Chronic Kidney Disease (CKD)
Introduction
Chronic kidney disease is defined as sign of kidney damage or decreased glomerular filtration with a duration of 3 months. All disease processes involving the kidney will, in principle, could lead to chronic kidney disease. Population studies have shown that over 10% of Norway's adult population suffers from chronic kidney disease. Renal failure in all stages is a strong risk factor for cardiovascular disease and death. Most patients with CKD will never find time to symptomatic kidney failure or kidney failure in end stage disease (ESRD). Since CKD is asymptomatic until advanced stages of the disease is highly dependent on actively look for at-risk individuals to detect sykdomsproseser kidneys early and thus could prevent the progression of kidney disease and cardiovascular disease episodes. Causes
The prevalence of chronic kidney disease increases with increasing age. Hypertension and diabetes are the most common causes of ESRD in the Western world, while glomerulonephritis and tubulo-interstitial diseases account for a smaller share. All disease processes that affect the kidneys including chronic diseases of other organs, may cause chronic kidney disease. A broad study including renal biopsy is therefore often necessary to determine the underlying mechanism behind the chronic kidney disease. Clinical presentation and staging
Symptoms early stage is dependent on the underlying disease. Symptoms due to reduced renal function often comes late in the course. When the GFR falls below 50-60 ml / min will apply blood deviation, while uremic symptoms often do not apply before GFR falls below 20 mL / min. Uremic symptoms are nonspecific, how asthenia, weight loss, itching and loss of appetite are the classic. To early identify patients with CKD must therefore actively look for disease in at-risk individuals. Nyresykdom stadieinndeles ut fra GFR, som kan estimeres ut fra pasientens serum kreatinin, hvor formler korrigerer for alder, kjønn og etnisitet. Hvis GFR er under 60 ml/min/1,73 m2, har pasienten nyresykdom og andre kriterier trengs ikke for å påvise nyresykdom.
Hvis GFR er over 60 ml/min/1,73 m2, må pasienten i tillegg ha andre tegn på nyreskade. I all hovedsak dreier dette seg om strukturelle avvik på UL eller patologisk proteinekskresjon i urinen.

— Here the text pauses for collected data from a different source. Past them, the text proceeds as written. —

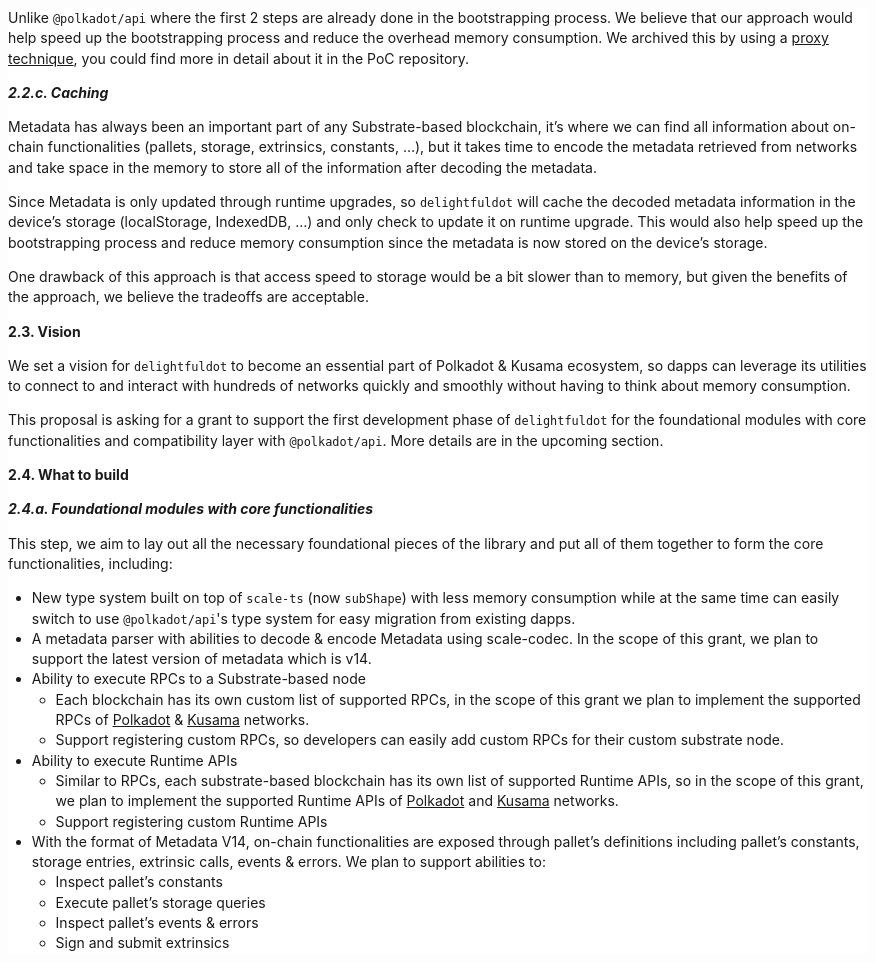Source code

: Unlike `@polkadot/api` where the first 2 steps are already done in the bootstrapping process. We believe that our approach would help speed up the bootstrapping process and reduce the overhead memory consumption. We archived this by using a [proxy technique](https://github.com/sinzii/delightfuldot-poc/blob/c52b8fd1dcd1ee82869db9ef7d63366e3307977c/src/poc/delightfuldot.ts#L82-L92), you could find more in detail about it in the PoC repository.

_**2.2.c. Caching**_

Metadata has always been an important part of any Substrate-based blockchain, it’s where we can find all information about on-chain functionalities (pallets, storage, extrinsics, constants, …), but it takes time to encode the metadata retrieved from networks and take space in the memory to store all of the information after decoding the metadata.

Since Metadata is only updated through runtime upgrades, so `delightfuldot` will cache the decoded metadata information in the device’s storage (localStorage, IndexedDB, …) and only check to update it on runtime upgrade. This would also help speed up the bootstrapping process and reduce memory consumption since the metadata is now stored on the device’s storage.

One drawback of this approach is that access speed to storage would be a bit slower than to memory, but given the benefits of the approach, we believe the tradeoffs are acceptable.

**2.3. Vision**

We set a vision for `delightfuldot` to become an essential part of Polkadot & Kusama ecosystem, so dapps can leverage its utilities to connect to and interact with hundreds of networks quickly and smoothly without having to think about memory consumption.

This proposal is asking for a grant to support the first development phase of `delightfuldot` for the foundational modules with core functionalities and compatibility layer with `@polkadot/api`. More details are in the upcoming section.

**2.4. What to build**

_**2.4.a. Foundational modules with core functionalities**_

This step, we aim to lay out all the necessary foundational pieces of the library and put all of them together to form the core functionalities, including:

- New type system built on top of `scale-ts` (now `subShape`) with less memory consumption while at the same time can easily switch to use `@polkadot/api`'s type system for easy migration from existing dapps.
- A metadata parser with abilities to decode & encode Metadata using scale-codec. In the scope of this grant, we plan to support the latest version of metadata which is v14.
- Ability to execute RPCs to a Substrate-based node
    - Each blockchain has its own custom list of supported RPCs, in the scope of this grant we plan to implement the supported RPCs of [Polkadot](https://polkadot.js.org/docs/polkadot/rpc) & [Kusama](https://polkadot.js.org/docs/kusama/rpc) networks.
    - Support registering custom RPCs, so developers can easily add custom RPCs for their custom substrate node.
- Ability to execute Runtime APIs
    - Similar to RPCs, each substrate-based blockchain has its own list of supported Runtime APIs, so in the scope of this grant, we plan to implement the supported Runtime APIs of [Polkadot](https://polkadot.js.org/docs/polkadot/runtime) and [Kusama](https://polkadot.js.org/docs/kusama/runtime) networks.
    - Support registering custom Runtime APIs
- With the format of Metadata V14, on-chain functionalities are exposed through pallet’s definitions including pallet’s constants, storage entries, extrinsic calls, events & errors. We plan to support abilities to:
    - Inspect pallet’s constants
    - Execute pallet’s storage queries
    - Inspect pallet’s events & errors
    - Sign and submit extrinsics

Å identifisere en pasient med nyresykdom er derfor enkelt og lite kostnadskrevende, serum kreatinin og urinundersøkelse med mikroskopi og albumin/kreatinin ratio vil fange det store flertallet av pasientene med nyresykdom.
Stadieinndeling:
| Stadium | GFR ml/min/1,73m2 | Beskrivelse |
| 1 | >90 | Normal nyrefunksjon, men strukturelle avvik eller urinfunn tyder på nyresykdom |
| 2 | 60-89 | Lett redusert nyrefunksjon, strukturelle avvik eller urinfunn tyder på nyresykdom |
| 3A | 45-59 | Moderat redusert nyrefunksjon |
| 3B | 30-44 | Moderat redusert nyrefunksjon |
| 4 | 15-29 | Alvorlig redusert nyrefunksjon |
| 5 | <15 | Nyresykdom i sluttstadiet |
For å bedre karakteriere pasientene benyttes suffikser etter den GFR
baserte stadieinndelingen for å indikere proteinuri, transplantatnyre
og dialyseavhengighet.
Suffikser:
| p | indikerer signifikant proteinuri > 500 mg/døgn. Proteinuri er en uavhengig risikofaktor både for progresjon av nyresykdom og kardiovaskulær risiko. Signifikant proteinuri indikerer derfor en pasient med høyere riisko enn uten proteinuri. |
| T | indikerer at pasienten har nyretransplantat. |
| D | Indikerer at pasienten er i dialyse og skiller de i
stadium 5 som er får dialyse fra de som ikke får dialyse. |
Eksempler:
Pasient med GFR 50, signifikant proteinuri: Stadium 3Ap
Transplantert pasient med GFR 50 og signifikant proteinuri: Stadium 3ATp
Course and treatment
When a patient develops CKD will GFR loss per unit time increase depending on the kidney disease he develops. Adequate treatment of the underlying disease, antiproteinurisk treatment and blood pressure treatment with correction of metabolic disorders can slow the loss of GFR. It is therefore important to early detection that measures can provide a substantial postponement of the need for renal replacement therapy and at least as important for preventing cardiovascular disease in which the risk rises abruptly by declining GFR.